High Court Allows Competitors to Bring Suit Against One Another for Unfair Competition Arising from Mislabeled Products


The U.S. Supreme Court has just made things easier to litigate deceptive labeling lawsuits. In Pom Wonderful LLC v. The Coca Cola Company, the Supreme Court unanimously held that companies could bring lawsuits against their competitors for mislabeling products under the Lanham Act even if the labels are regulated by the Federal Food, Drug, and Cosmetic Act (FDCA).

Justice Anthony Kennedy, who authored the opinion, found the case focused on the "intersection of two federal statutes" – the Lanham Act and the FDCA. Under the Lanham Act, a competitor could sue another "for unfair competition arising from false or misleading product descriptions," while the FDCA "prohibits the misbranding of food and drink."

Pom Wonderful LLC ("Pom") a manufacturer of various juices including a pomegranate-blueberry juice blend, sued The Coca Cola Company ("Coca Cola") under the Lanham Act. Pom alleged that Coca Cola mislabeled one of its juice blend product to mislead consumers into believing that the product predominantly contained pomegranate and blueberry juice when it actually contained apple and grape juices. Specifically, Coca Cola's label displayed the words "pomegranate blueberry" more prominently than other words indicating that the product was a blend of five juices. Pom further alleged that this mislabeling caused Pom to lose sales.

Coca Cola brought a summary judgment motion, arguing that it complied with the FDCA's specific regulations regarding the labeling of juices. Both the District Court and Court of Appeals for the Ninth Circuit agreed, finding that Pom's claims were preempted under the FDCA.

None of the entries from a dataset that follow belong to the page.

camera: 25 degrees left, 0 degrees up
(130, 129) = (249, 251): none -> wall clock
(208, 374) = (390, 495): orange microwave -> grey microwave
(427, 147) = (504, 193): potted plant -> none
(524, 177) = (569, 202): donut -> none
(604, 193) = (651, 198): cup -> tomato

However, the Supreme Court disagreed on two main grounds. First, the Supreme Court found that Pom's claims were not preempted because the lawsuit did not "raise the question whether state law is pre-empted by a federal law," but rather, "the alleged preclusion of a [claim] under one federal statute by the provisions of another federal statute." Second, the Supreme Court found that neither the Lanham Act nor the FDCA expressly "forbids or limits Lanham Act claims challenging labels that are regulated by the FDCA." In support, the Court noted that although the FDCA expressly exempted certain state law claims, the FDCA's silence with respect to requirements arising from other sources in conjunction with the fact that both the Lanham Act and the FDCA had coexisted for over 70 years, indicated Congress' intent that the FDCA and Lanham Act complement one another rather than "preclude the operation of the other."

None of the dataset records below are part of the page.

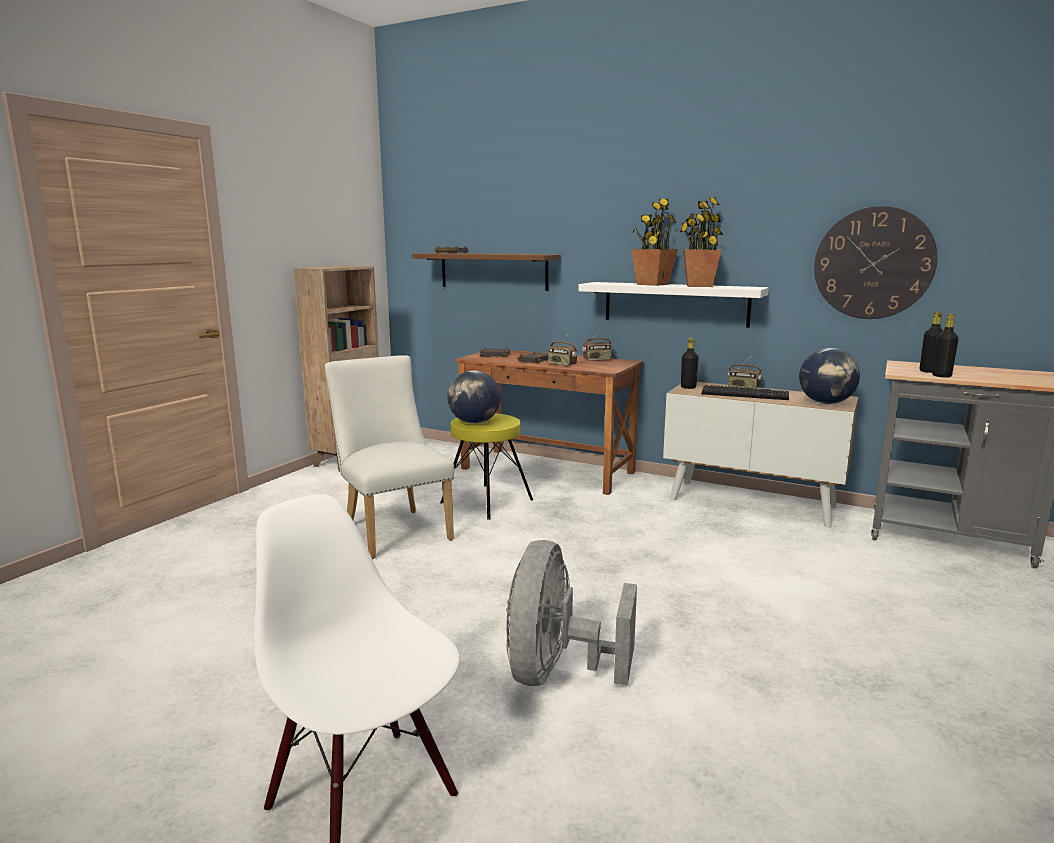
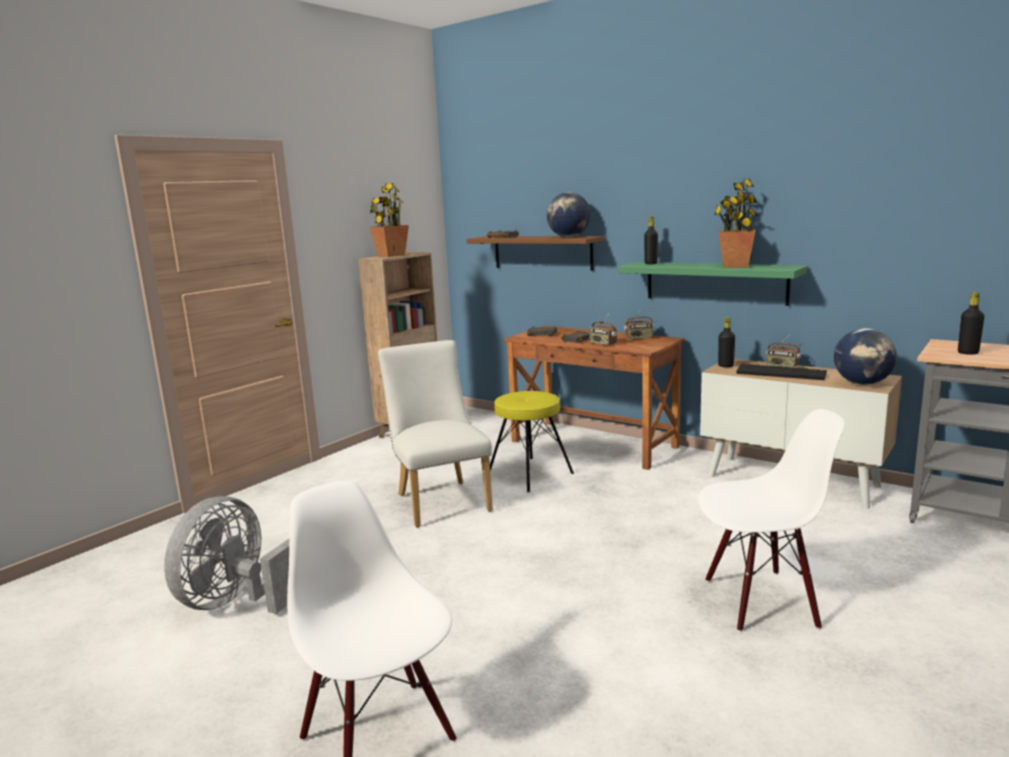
camera: 10 degrees right, 0 degrees up
(474, 422) = (515, 401): globe -> globe (568, 237)
(557, 672) = (563, 639): grey fan -> grey fan (238, 602)
(652, 284) = (690, 265): potted plant -> potted plant (391, 255)
(675, 304) = (715, 282): white shelf -> green shelf
(752, 621) = (760, 601): none -> white chair
(873, 263) = (914, 241): wall clock -> none
(941, 376) = (978, 358): black bottle -> black bottle (651, 263)

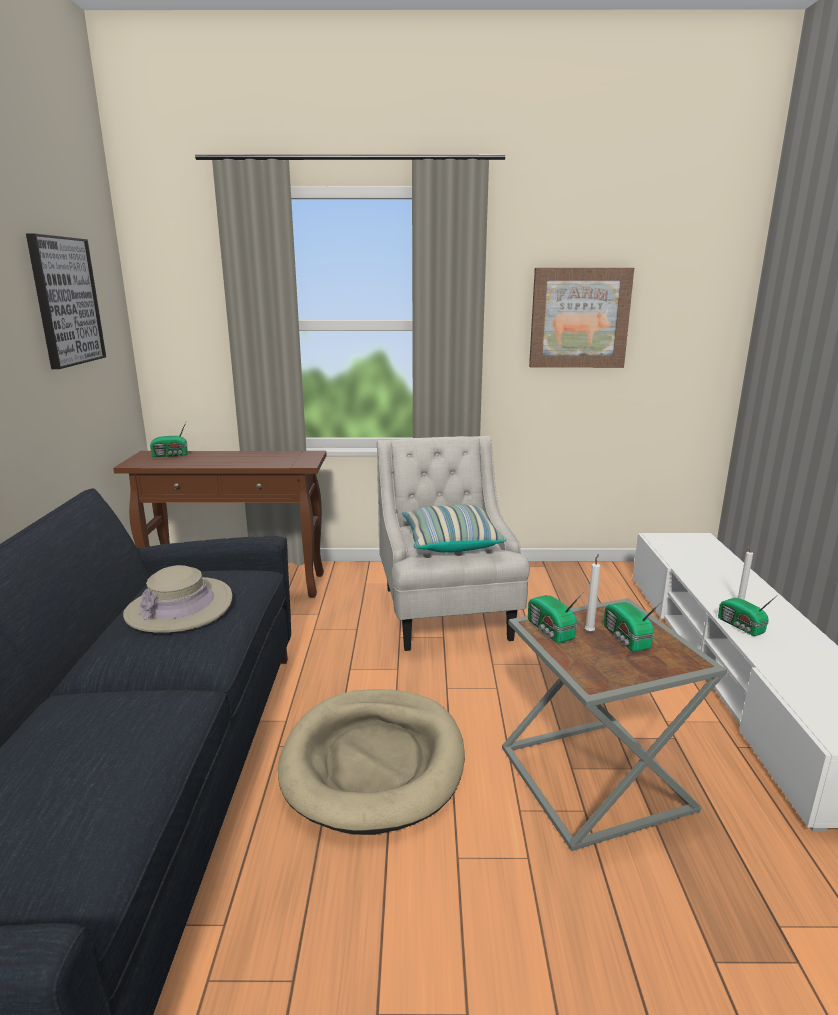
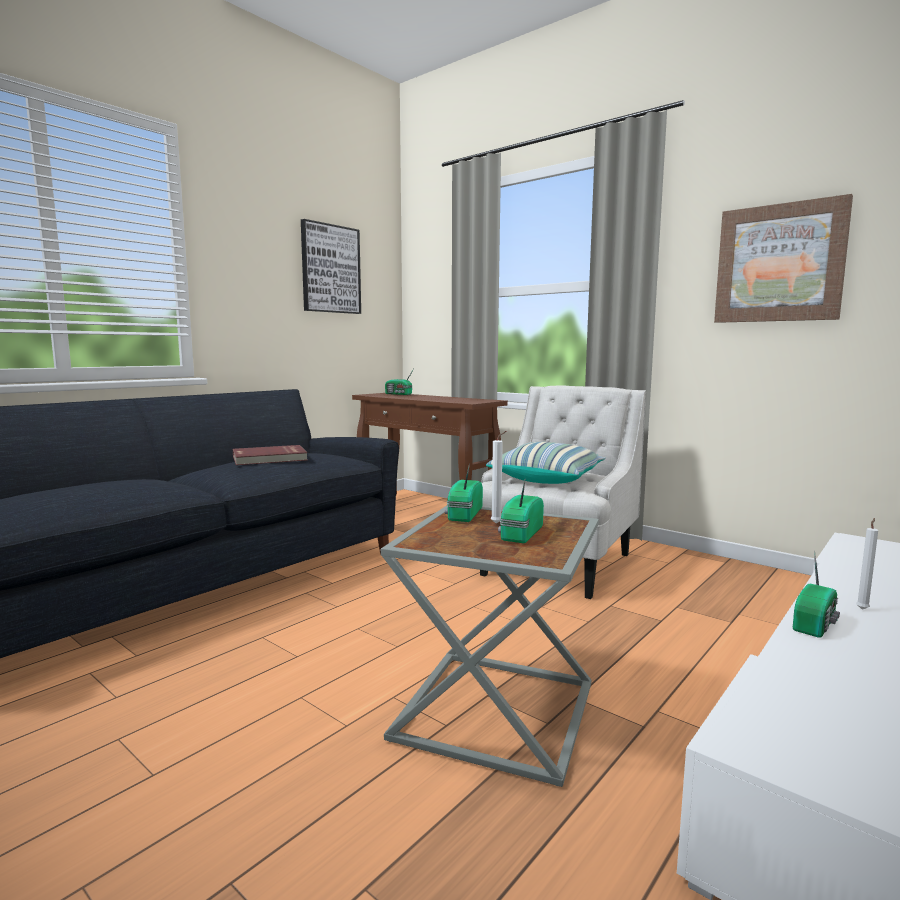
camera: 40 degrees right, 10 degrees down
(180, 607) = (269, 458): beige hat -> red book
(374, 762) = (344, 624): beige dog bed -> none
(741, 626) = (816, 624): radio -> radio turned 150 degrees counterclockwise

Despite this decision, most analysts agree that the decision will not affect the ability of manufacturers to assert preemption defenses available under the FDCA as to state law claims. Among other things, the Supreme Court limited its decision to claims brought by competitors under the Lanham Act while specifically noting Congress' express intent to preempt certain state laws under the FDCA.